◆ FRAGMENTO DE PÁGINA
..............................
El Edicto de Diocleciano


(Artículo publicado en Revista AGENDA, junio de 2014)

Aquellos que no pueden recordar el pasado, están condenados a repetirlo, nos advertía Santayana. Ahora que está de moda hablar de control de precios, el Edicto de Precios Máximos (301 a.C.) de Diocleciano, emperador romano (284-305 d.C.), es objeto de referencia obligatoria para los estudiosos de la ciencia económica, y ofrece un claro ejemplo de las dificultades y efectos que produce las políticas de fijación de precios máximos.

Como nos relatan Schuettinger y Butler en su obra Forty Centuries of Wage and Price Controls (“Cuarenta siglos de controles de precios y salarios”), Roma experimentó una alta inflación durante el régimen de Diocleciano, debido en gran parte a un programa de exacerbado gasto público tanto en obras públicas y aumento del gasto militar, aumento de impuestos y engrosamiento del ejército de funcionarios, así como un continuo envilecimiento de la moneda como forma de financiar ese creciente gasto público.  Diocleciano, sin embargo, atribuyó la inflación a la avaricia de los comerciantes y especuladores. 

Precios máximos, escasez máxima.

El Edicto de Diocleciano, como se le conoce hoy día, fijó los precios máximos a que se podía vender toda clase de productos, tanto de alimentación como de vestimenta, e incluso los salarios máximos que se podían pagar a los trabajadores según actividad.  Los efectos del Edicto no se hicieron esperar.  Los comerciantes, al ver que los precios máximos fijados eran inferiores a lo que les permitía recuperar costos y una razonable ganancia, perdieron el incentivo a traer productos al mercado, con lo que la oferta de bienes se redujo.  Esto, a su vez, provocó que el movimiento comercial pasó a la clandestinidad, y los precios allí eran necesariamente más altos, no sólo ahora por la oferta reducida, sino por la prima que invariablemente ha de cobrar el comerciante clandestino para compensar el riesgo de sufrir el castigo de la ley, que en el caso del Edicto de Diocleciano, era la pena de muerte.

Cuatro años después de la promulgación del Edicto, Diocleciano abdicó.  Su Edicto cayó en desuso y se convirtió en letra muerta.  Pero sus efectos devastadores en la economía, no se fueron.  Ocurre que es muy fácil destruir una economía, sus instituciones, el capital invertido, el incentivo de productores y comerciantes a dedicarse a sus actividades productivas.  Es mucho más difícil regenerar la estructura productiva después.

Edictos modernos

El Edicto de Diocleciano no es el único ejemplo histórico, ni mucho menos.  Los controles de precios siempre generan los mismos efectos.  En los Estados Unidos de América, en la década de 1970, el Presidente Nixon estableció controles de precios.  En particular, existen imágenes de las largas colas de automovilistas afuera de las estaciones de combustible, intentando llenar sus tanques de gasolina.  El precio de la gasolina había sido regulado con límites máximos, en un intento de controlar la inflación.  La escasez manifestada en largas colas, fue la consecuencia.
..............................
◆ DATOS PROPORCIONADOS

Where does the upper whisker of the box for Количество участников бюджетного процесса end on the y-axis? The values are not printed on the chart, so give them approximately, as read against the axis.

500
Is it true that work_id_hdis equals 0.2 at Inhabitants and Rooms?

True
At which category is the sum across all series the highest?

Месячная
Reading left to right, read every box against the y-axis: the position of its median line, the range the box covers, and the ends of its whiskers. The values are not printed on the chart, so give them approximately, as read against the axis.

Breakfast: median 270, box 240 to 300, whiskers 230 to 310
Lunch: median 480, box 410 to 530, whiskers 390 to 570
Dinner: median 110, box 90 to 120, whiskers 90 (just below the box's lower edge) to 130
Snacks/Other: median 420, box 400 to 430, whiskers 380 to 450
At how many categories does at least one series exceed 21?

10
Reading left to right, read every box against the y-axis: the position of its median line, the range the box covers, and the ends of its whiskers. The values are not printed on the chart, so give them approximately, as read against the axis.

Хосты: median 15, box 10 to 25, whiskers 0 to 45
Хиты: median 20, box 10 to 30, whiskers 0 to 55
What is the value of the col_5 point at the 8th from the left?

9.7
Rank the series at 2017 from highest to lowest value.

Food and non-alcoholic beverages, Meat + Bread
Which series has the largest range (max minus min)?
..............................
◆ TAREA A REALIZAR
Actualiza el artículo sobre el Edicto de Diocleciano sustituyendo "avaricia" por "codicia" en el pasaje que comienza en las palabras "Como nos relatan" y termina tras "máximos, escasez máxima.". Los ítems no guardan relación con el artículo.

◆ SOLUCIÓN DEL PROBLEMA
Como nos relatan Schuettinger y Butler en su obra Forty Centuries of Wage and Price Controls (“Cuarenta siglos de controles de precios y salarios”), Roma experimentó una alta inflación durante el régimen de Diocleciano, debido en gran parte a un programa de exacerbado gasto público tanto en obras públicas y aumento del gasto militar, aumento de impuestos y engrosamiento del ejército de funcionarios, así como un continuo envilecimiento de la moneda como forma de financiar ese creciente gasto público.  Diocleciano, sin embargo, atribuyó la inflación a la codicia de los comerciantes y especuladores. 

Precios máximos, escasez máxima.